Saved entries:
<<<<

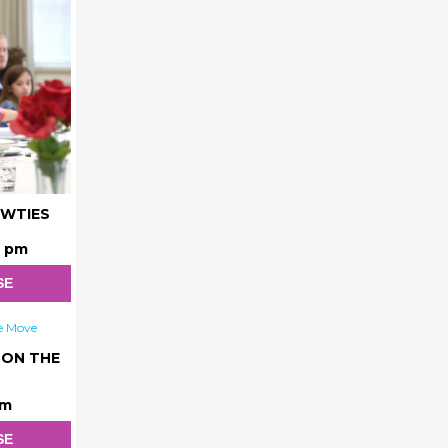
OWTIES
0 pm
SE
 ON THE
am
SE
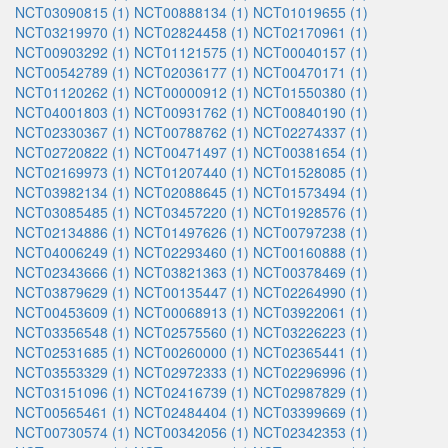
NCT03090815 (1)
NCT00888134 (1)
NCT01019655 (1)
NCT03219970 (1)
NCT02824458 (1)
NCT02170961 (1)
NCT00903292 (1)
NCT01121575 (1)
NCT00040157 (1)
NCT00542789 (1)
NCT02036177 (1)
NCT00470171 (1)
NCT01120262 (1)
NCT00000912 (1)
NCT01550380 (1)
NCT04001803 (1)
NCT00931762 (1)
NCT00840190 (1)
NCT02330367 (1)
NCT00788762 (1)
NCT02274337 (1)
NCT02720822 (1)
NCT00471497 (1)
NCT00381654 (1)
NCT02169973 (1)
NCT01207440 (1)
NCT01528085 (1)
NCT03982134 (1)
NCT02088645 (1)
NCT01573494 (1)
NCT03085485 (1)
NCT03457220 (1)
NCT01928576 (1)
NCT02134886 (1)
NCT01497626 (1)
NCT00797238 (1)
NCT04006249 (1)
NCT02293460 (1)
NCT00160888 (1)
NCT02343666 (1)
NCT03821363 (1)
NCT00378469 (1)
NCT03879629 (1)
NCT00135447 (1)
NCT02264990 (1)
NCT00453609 (1)
NCT00068913 (1)
NCT03922061 (1)
NCT03356548 (1)
NCT02575560 (1)
NCT03226223 (1)
NCT02531685 (1)
NCT00260000 (1)
NCT02365441 (1)
NCT03553329 (1)
NCT02972333 (1)
NCT02296996 (1)
NCT03151096 (1)
NCT02416739 (1)
NCT02987829 (1)
NCT00565461 (1)
NCT02484404 (1)
NCT03399669 (1)
NCT00730574 (1)
NCT00342056 (1)
NCT02342353 (1)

>>>>

YOUR INSTRUCTIONS: Please copy the data above character for character, skipping any pictures.

ANSWER AREA:
OWTIES
0 pm
SE
 ON THE
am
SE
NCT03090815 (1)
NCT00888134 (1)
NCT01019655 (1)
NCT03219970 (1)
NCT02824458 (1)
NCT02170961 (1)
NCT00903292 (1)
NCT01121575 (1)
NCT00040157 (1)
NCT00542789 (1)
NCT02036177 (1)
NCT00470171 (1)
NCT01120262 (1)
NCT00000912 (1)
NCT01550380 (1)
NCT04001803 (1)
NCT00931762 (1)
NCT00840190 (1)
NCT02330367 (1)
NCT00788762 (1)
NCT02274337 (1)
NCT02720822 (1)
NCT00471497 (1)
NCT00381654 (1)
NCT02169973 (1)
NCT01207440 (1)
NCT01528085 (1)
NCT03982134 (1)
NCT02088645 (1)
NCT01573494 (1)
NCT03085485 (1)
NCT03457220 (1)
NCT01928576 (1)
NCT02134886 (1)
NCT01497626 (1)
NCT00797238 (1)
NCT04006249 (1)
NCT02293460 (1)
NCT00160888 (1)
NCT02343666 (1)
NCT03821363 (1)
NCT00378469 (1)
NCT03879629 (1)
NCT00135447 (1)
NCT02264990 (1)
NCT00453609 (1)
NCT00068913 (1)
NCT03922061 (1)
NCT03356548 (1)
NCT02575560 (1)
NCT03226223 (1)
NCT02531685 (1)
NCT00260000 (1)
NCT02365441 (1)
NCT03553329 (1)
NCT02972333 (1)
NCT02296996 (1)
NCT03151096 (1)
NCT02416739 (1)
NCT02987829 (1)
NCT00565461 (1)
NCT02484404 (1)
NCT03399669 (1)
NCT00730574 (1)
NCT00342056 (1)
NCT02342353 (1)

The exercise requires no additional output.